• _EXERCICES À FAIRE_:
1: Mettez à jour le texte sur la dette africaine : recopiez tout, de « IL EST TRÈS » jusqu'à « la transmission communautaire. », en remplaçant « confinement » par « couvre-feu ».
2: Répondez à ces questions sur le texte sur la dette africaine :
(a) Quel est le montant du plan cité ?
(b) Pendant quelles années Pape Moussa Thior a-t-il été consultant de l'OMS ?
(c) Quel jour a eu lieu la matinale spéciale Covid-19 ?
3: Poursuivez le texte sur la dette africaine après sa dernière phrase.

• _TEXTE À ÉTUDIER_:
* * *

Au moment où on parle de l’annulation de la dette ou d’un moratoire, l’Afrique tombe dans le piège de l’endettement, en pleine riposte contre le coronavirus. L’alerte est sonnée par Dr Pape Moussa Thior, consultant international et expert en santé publique, un des invités de la matinale spécial Covid-19, ce mardi, 28 avril.
« Dans cette épidémie qui a le plus souffert ? Ce sont les Occidentaux. Et paradoxalement, ils ont réussi à nous faire peur. Et nous, au lieu de rester debout, on est en train de s’affaler, et ils en ont profité pour nous prêter de l’argent. Le plan de 1000 milliards F CFA, combien la Banque mondiale et le FMI ont donné ? C’est un prêt que nous et nos enfants vont rembourser. C’est pour cela que je dis qu’il faut qu’on fasse attention aux décisions qu’on va prendre », a-t-il motivé.
IL EST TRÈS POSSIBLE QU’ON CONTINUE À AVOIR DES CAS COMMUNAUTAIRES
Justement, s’agissant des mesures sanitaires, l’ancien consultant de l’Organisation mondiale de la santé (OMS) de 2011 à 2018, a exclu le confinement, regrettant la psychose installée autour de la transmission communautaire.

* * *

(Entrées des données)
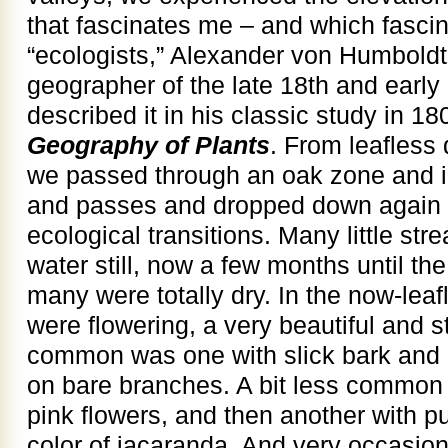
that fascinates me – and which fascina
“ecologists,” Alexander von Humboldt
geographer of the late 18th and early
described it in his classic study in 1
Geography of Plants
. From leafless 
we passed through an oak zone and in
and passes and dropped down again 
ecological transitions. Many little str
water still, now a few months until the
many were totally dry. In the now-leaf
were flowering, a very beautiful and s
common was one with slick bark and b
on bare branches. A bit less common w
pink flowers, and then another with p
color of jacaranda. And very occasion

* * *

• _CORRIGÉ_:
1:
IL EST TRÈS POSSIBLE QU’ON CONTINUE À AVOIR DES CAS COMMUNAUTAIRES
Justement, s’agissant des mesures sanitaires, l’ancien consultant de l’Organisation mondiale de la santé (OMS) de 2011 à 2018, a exclu le couvre-feu, regrettant la psychose installée autour de la transmission communautaire.

2:
(a) 1000 milliards F CFA.
(b) De 2011 à 2018.
(c) Le mardi 28 avril.

3:
« Qu’est-ce-qui se passe ? Aujourd’hui, on est en train de communiquer autour des cas communautaires pour dire aux gens que s’il y en a dans une communauté, c’est la catastrophe. Mais si on continue à compter tous les jours, à 10 heures, le nombre de cas communautaires, il faut qu’on soit prêt à le faire jusqu’au-delà de 2020. Il est très possible qu’on continue à avoir des cas communautaires. Alors qu’en réalité de quoi il s’agit, on a pris une personne qui ne peut pas lier sa contagion à une autre personne. Donc, on ne sait pas qui l’a contaminée. Il n’y a pas de souci pour cela dans la mesure où le principe de la vaccination, c’est d’inoculer un microbe vivant atténué ou mort dans un organisme pour que cet individu développe des anticorps et soit prêt à mieux lutter lorsqu’il y a une attaque réelle. Dans la maladie à coronavirus, c’est exactement la même chose.
Quand le virus circule, surtout si vous avez une population très jeune, ce qui est notre chance en Afrique, il y a ce qu’on appelle le développement d’anticorps chez cette population jeune. Et, cela va constituer un frein au réseau de distribution de la maladie, et protéger les personnes qui sont vulnérables. Donc, on ne doit pas limiter la circulation entre région, pour justement avoir cet effet de protection de masse. Tous les médecins le savent. »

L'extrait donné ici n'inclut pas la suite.